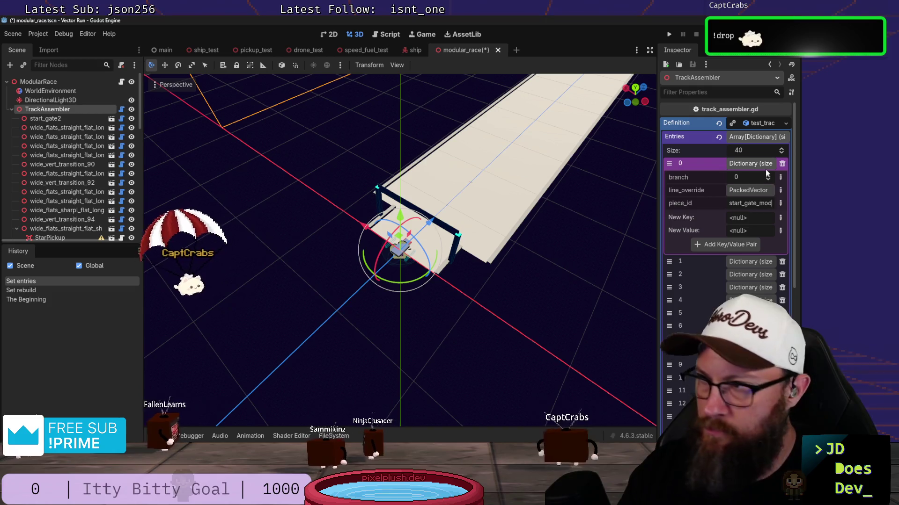
{"action": "type", "text": "mod"}
{"action": "key", "text": "Return"}
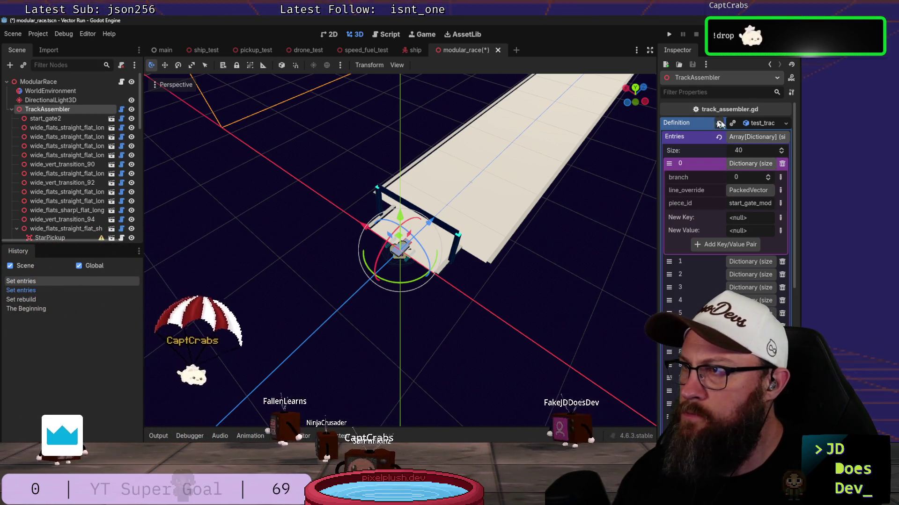
{"action": "left_click", "coordinate": [757, 124]}
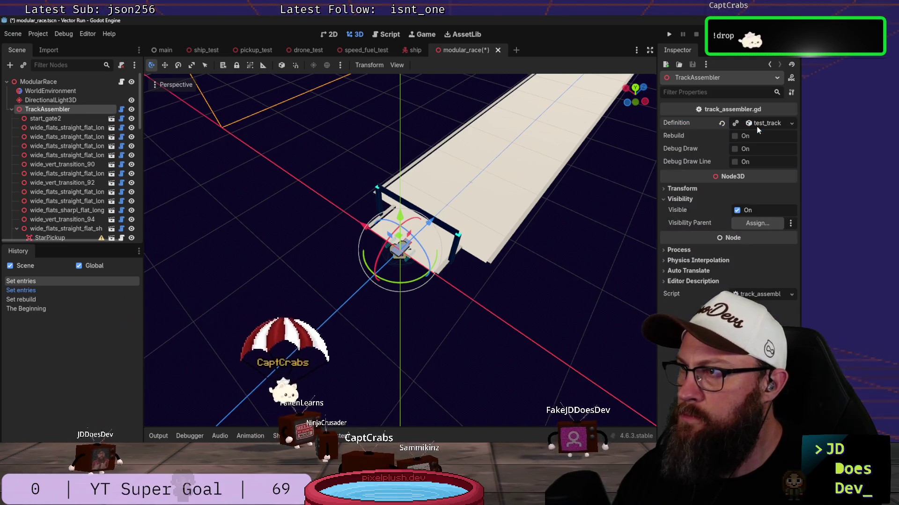
{"action": "left_click", "coordinate": [733, 135]}
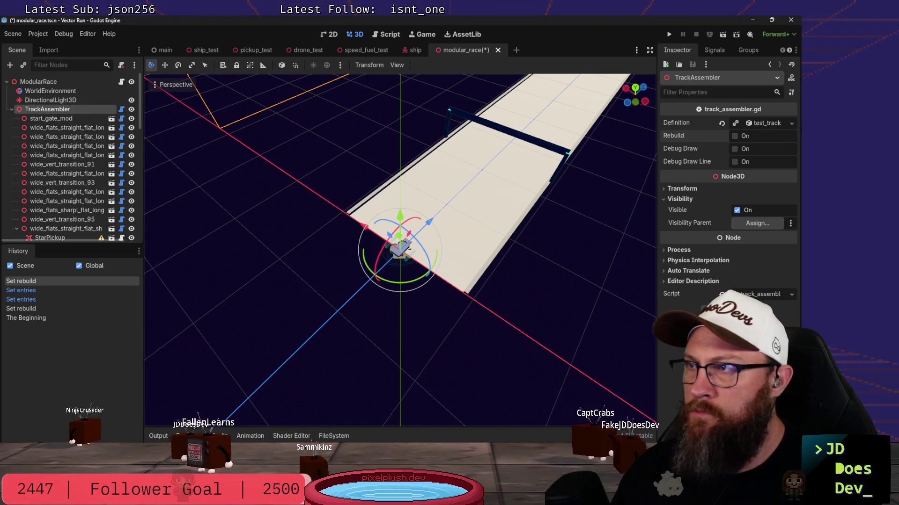
- Change entry 39's piece_id to finish_gate_mod, rebuild the track and collapse the definition
{"action": "left_click", "coordinate": [750, 130]}
{"action": "scroll", "coordinate": [751, 175], "scroll_direction": "down", "scroll_amount": 5}
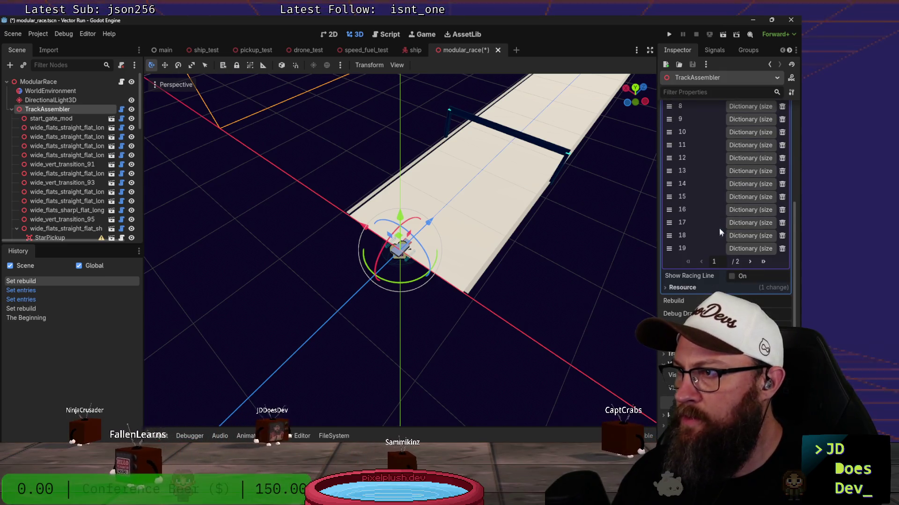
{"action": "left_click", "coordinate": [750, 261]}
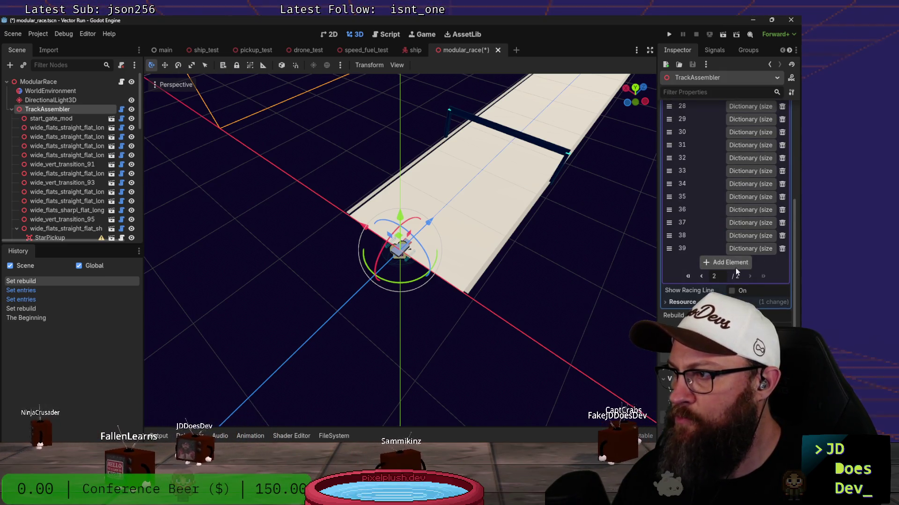
{"action": "left_click", "coordinate": [748, 248]}
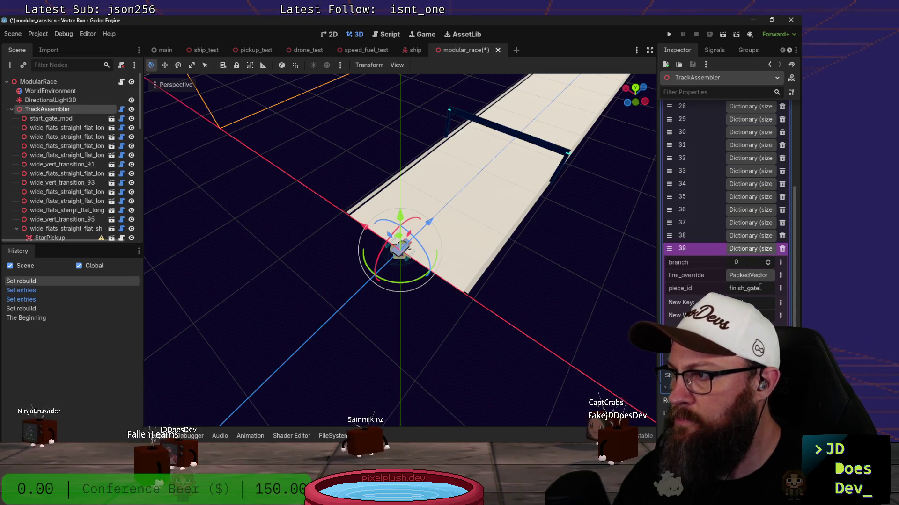
{"action": "type", "text": "_mod"}
{"action": "key", "text": "Return"}
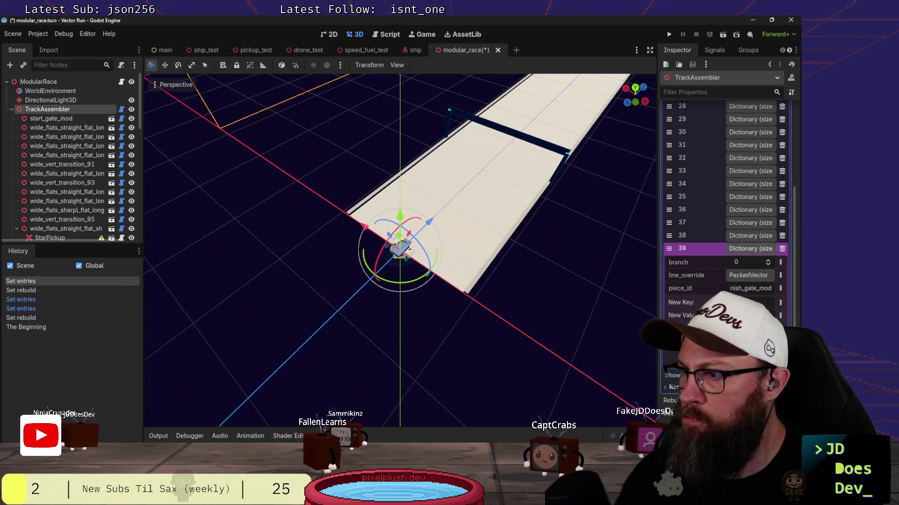
{"action": "left_click", "coordinate": [737, 400]}
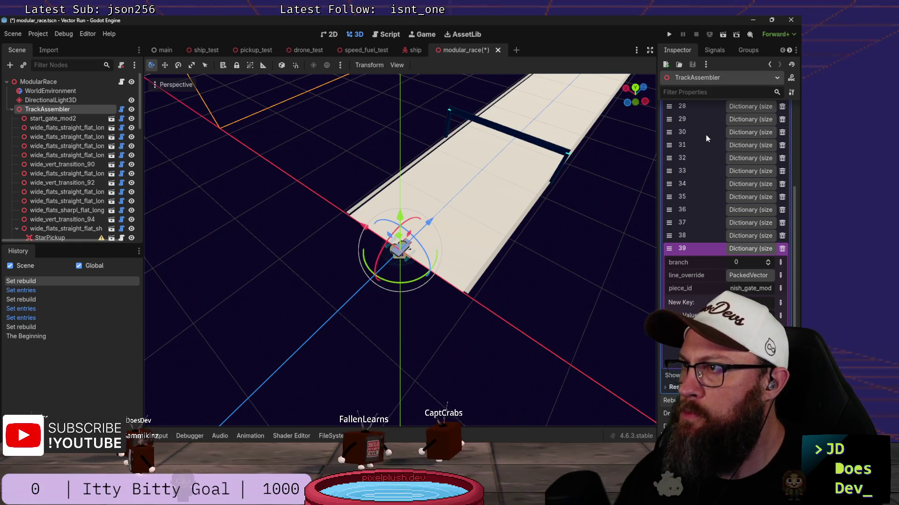
{"action": "scroll", "coordinate": [706, 138], "scroll_direction": "up", "scroll_amount": 5}
{"action": "left_click", "coordinate": [753, 123]}
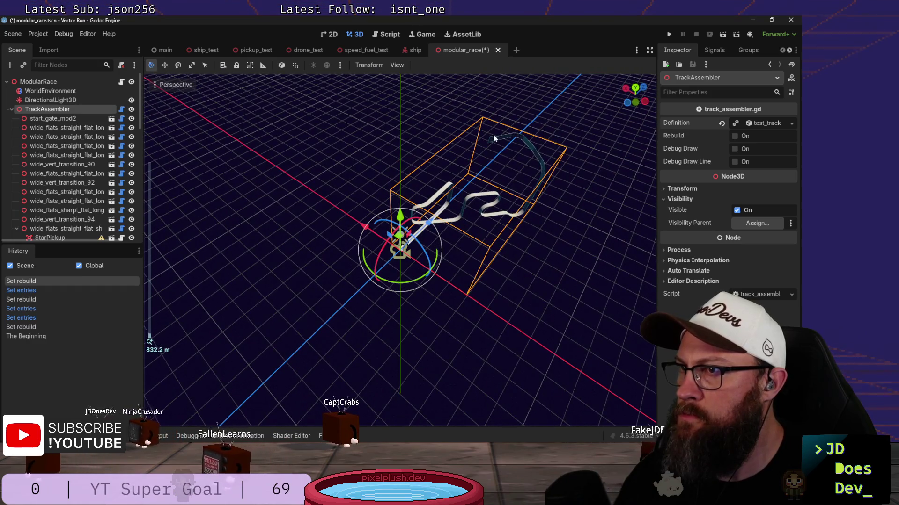
- Inspect the finish_gate_mod piece from a low angle, then switch to the tbd.md notes window
{"action": "left_click", "coordinate": [492, 139]}
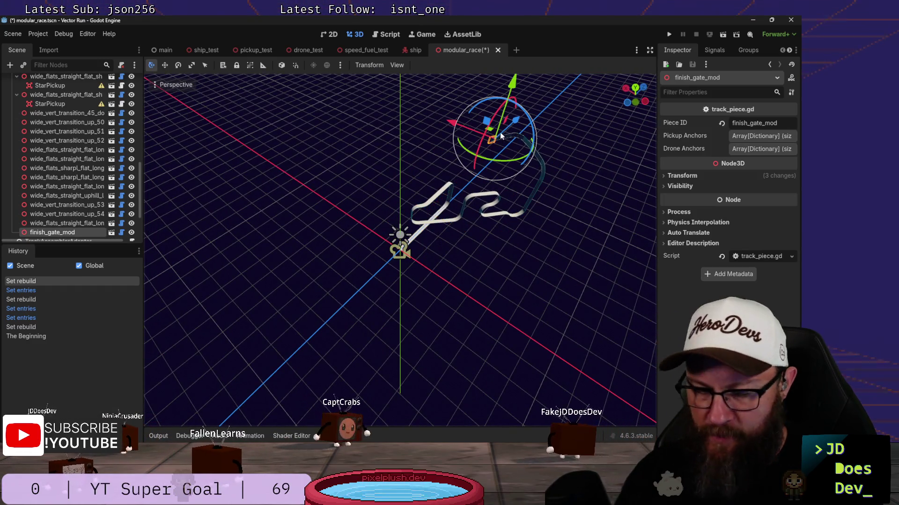
{"action": "key", "text": "f"}
{"action": "scroll", "coordinate": [507, 129], "scroll_direction": "up", "scroll_amount": 5}
{"action": "mouse_move", "coordinate": [507, 130]}
{"action": "middle_mouse_down"}
{"action": "mouse_move", "coordinate": [348, 135]}
{"action": "mouse_move", "coordinate": [638, 165]}
{"action": "mouse_move", "coordinate": [146, 168]}
{"action": "mouse_move", "coordinate": [349, 177]}
{"action": "mouse_move", "coordinate": [400, 131]}
{"action": "mouse_move", "coordinate": [249, 134]}
{"action": "mouse_move", "coordinate": [249, 161]}
{"action": "mouse_move", "coordinate": [231, 197]}
{"action": "mouse_move", "coordinate": [181, 208]}
{"action": "mouse_move", "coordinate": [537, 249]}
{"action": "mouse_move", "coordinate": [358, 190]}
{"action": "mouse_move", "coordinate": [274, 181]}
{"action": "mouse_move", "coordinate": [357, 161]}
{"action": "mouse_move", "coordinate": [592, 237]}
{"action": "mouse_move", "coordinate": [248, 183]}
{"action": "middle_mouse_up"}
{"action": "scroll", "coordinate": [534, 242], "scroll_direction": "down", "scroll_amount": 3}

═══

» **AIM OF THE TASK**:
Report every line of the material above in which "scroll" appears.

» **RESULT OF THE EXERCISE**:
{"action": "scroll", "coordinate": [751, 175], "scroll_direction": "down", "scroll_amount": 5}
{"action": "scroll", "coordinate": [706, 138], "scroll_direction": "up", "scroll_amount": 5}
{"action": "scroll", "coordinate": [507, 129], "scroll_direction": "up", "scroll_amount": 5}
{"action": "scroll", "coordinate": [534, 242], "scroll_direction": "down", "scroll_amount": 3}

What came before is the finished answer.